→ **WHAT TO WORK ON**: Find every line below where the string "showing" shows up, and copy those lines.

DATA TO PROCESS section start

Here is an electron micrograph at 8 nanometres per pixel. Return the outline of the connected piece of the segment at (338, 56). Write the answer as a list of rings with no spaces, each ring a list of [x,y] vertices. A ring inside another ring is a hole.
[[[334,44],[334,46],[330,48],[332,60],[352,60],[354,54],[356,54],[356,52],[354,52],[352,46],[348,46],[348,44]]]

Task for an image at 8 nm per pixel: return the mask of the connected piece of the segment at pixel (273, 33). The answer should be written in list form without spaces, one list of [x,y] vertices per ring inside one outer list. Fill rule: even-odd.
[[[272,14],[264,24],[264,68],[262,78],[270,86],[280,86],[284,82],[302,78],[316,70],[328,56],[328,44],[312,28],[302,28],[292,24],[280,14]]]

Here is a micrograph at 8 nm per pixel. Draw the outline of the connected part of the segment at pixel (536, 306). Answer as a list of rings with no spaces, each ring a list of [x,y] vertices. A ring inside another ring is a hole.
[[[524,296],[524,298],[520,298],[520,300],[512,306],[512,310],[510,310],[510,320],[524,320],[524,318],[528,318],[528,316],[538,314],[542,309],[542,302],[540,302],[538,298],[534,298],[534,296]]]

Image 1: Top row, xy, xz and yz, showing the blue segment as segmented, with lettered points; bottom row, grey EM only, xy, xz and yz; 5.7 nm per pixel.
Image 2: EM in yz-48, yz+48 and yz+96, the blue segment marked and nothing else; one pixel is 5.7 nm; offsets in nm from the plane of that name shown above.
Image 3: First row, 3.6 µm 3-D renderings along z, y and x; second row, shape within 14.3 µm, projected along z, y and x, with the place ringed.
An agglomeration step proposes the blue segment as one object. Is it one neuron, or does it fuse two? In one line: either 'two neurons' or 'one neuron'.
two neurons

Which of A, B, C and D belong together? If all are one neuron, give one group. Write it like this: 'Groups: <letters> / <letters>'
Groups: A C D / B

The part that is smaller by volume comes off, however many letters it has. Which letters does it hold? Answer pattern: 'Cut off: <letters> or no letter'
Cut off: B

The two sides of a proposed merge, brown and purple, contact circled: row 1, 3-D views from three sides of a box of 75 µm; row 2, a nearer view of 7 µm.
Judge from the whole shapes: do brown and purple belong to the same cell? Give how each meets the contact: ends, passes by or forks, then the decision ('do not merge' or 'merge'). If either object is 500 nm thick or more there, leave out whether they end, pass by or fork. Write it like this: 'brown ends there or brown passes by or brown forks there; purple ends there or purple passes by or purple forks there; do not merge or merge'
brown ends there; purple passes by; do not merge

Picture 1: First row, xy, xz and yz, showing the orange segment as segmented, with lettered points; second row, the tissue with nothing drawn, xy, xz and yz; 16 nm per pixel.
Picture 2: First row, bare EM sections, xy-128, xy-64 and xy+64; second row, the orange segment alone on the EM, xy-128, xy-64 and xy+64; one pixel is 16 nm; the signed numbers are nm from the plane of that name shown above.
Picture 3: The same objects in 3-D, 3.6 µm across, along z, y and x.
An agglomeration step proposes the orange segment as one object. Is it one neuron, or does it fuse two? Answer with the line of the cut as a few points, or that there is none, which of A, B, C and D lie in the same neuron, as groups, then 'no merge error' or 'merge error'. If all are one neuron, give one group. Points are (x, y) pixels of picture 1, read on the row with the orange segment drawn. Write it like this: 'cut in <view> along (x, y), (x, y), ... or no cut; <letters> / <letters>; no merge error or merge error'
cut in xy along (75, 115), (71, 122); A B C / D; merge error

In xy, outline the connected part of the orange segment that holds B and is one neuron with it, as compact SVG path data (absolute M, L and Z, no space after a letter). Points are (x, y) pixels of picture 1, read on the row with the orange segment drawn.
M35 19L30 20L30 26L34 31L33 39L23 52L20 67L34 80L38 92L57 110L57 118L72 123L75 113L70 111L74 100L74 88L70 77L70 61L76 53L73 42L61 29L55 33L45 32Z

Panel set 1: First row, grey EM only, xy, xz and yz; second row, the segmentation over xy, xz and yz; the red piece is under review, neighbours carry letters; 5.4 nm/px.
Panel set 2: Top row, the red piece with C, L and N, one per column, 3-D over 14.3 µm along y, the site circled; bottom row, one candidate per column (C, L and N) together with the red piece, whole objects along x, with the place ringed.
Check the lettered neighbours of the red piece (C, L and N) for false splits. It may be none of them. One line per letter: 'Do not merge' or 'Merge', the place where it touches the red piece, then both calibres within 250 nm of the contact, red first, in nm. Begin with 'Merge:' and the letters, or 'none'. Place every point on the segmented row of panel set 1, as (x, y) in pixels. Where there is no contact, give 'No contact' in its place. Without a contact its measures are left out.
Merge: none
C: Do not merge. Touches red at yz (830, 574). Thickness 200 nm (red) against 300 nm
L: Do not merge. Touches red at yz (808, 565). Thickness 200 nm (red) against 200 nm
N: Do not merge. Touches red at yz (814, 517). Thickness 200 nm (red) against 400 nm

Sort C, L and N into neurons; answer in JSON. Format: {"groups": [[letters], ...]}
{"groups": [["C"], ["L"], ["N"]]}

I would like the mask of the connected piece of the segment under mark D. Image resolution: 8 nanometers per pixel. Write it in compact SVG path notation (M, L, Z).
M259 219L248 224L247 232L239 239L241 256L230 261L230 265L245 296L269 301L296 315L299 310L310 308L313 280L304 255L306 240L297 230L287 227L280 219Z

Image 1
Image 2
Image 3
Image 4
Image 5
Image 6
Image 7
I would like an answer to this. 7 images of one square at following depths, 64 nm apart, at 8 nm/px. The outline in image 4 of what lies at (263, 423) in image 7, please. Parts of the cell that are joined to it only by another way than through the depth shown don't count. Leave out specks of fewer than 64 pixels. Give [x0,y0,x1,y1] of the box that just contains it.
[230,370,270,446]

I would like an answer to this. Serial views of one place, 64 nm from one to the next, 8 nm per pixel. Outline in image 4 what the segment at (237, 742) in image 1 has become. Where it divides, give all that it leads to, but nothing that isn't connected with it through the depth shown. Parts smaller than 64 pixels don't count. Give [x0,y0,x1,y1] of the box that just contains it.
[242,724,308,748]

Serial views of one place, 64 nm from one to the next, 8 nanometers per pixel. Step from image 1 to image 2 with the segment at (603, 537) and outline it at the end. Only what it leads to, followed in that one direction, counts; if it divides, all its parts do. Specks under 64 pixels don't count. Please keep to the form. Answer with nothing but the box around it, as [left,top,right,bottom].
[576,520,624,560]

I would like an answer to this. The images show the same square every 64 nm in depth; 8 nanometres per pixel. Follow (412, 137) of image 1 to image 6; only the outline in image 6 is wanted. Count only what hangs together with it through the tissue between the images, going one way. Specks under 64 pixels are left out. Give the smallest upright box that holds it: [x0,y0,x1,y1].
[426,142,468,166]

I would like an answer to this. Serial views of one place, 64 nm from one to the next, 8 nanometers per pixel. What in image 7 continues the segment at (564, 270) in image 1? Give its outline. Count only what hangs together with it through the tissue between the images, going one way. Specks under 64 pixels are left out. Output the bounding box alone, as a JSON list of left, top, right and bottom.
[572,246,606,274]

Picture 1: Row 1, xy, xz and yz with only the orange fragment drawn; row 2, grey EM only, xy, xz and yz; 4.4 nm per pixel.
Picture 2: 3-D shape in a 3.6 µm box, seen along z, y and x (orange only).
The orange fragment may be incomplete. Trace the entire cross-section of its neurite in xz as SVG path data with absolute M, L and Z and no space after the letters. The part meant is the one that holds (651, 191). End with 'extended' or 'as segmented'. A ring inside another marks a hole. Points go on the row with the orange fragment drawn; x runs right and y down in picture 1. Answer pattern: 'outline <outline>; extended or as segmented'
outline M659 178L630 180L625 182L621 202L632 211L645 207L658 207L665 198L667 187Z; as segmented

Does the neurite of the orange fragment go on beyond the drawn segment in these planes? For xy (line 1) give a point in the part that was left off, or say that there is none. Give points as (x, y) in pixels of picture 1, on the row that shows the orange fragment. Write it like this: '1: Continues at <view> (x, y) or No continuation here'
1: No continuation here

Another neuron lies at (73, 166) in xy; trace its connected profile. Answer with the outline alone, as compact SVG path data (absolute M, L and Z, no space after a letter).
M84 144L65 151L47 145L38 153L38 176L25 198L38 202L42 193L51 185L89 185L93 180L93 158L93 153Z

DATA TO PROCESS section end

→ **COMPLETED TASK**:
Image 1: Top row, xy, xz and yz, showing the blue segment as segmented, with lettered points; bottom row, grey EM only, xy, xz and yz; 5.7 nm per pixel.
Picture 1: First row, xy, xz and yz, showing the orange segment as segmented, with lettered points; second row, the tissue with nothing drawn, xy, xz and yz; 16 nm per pixel.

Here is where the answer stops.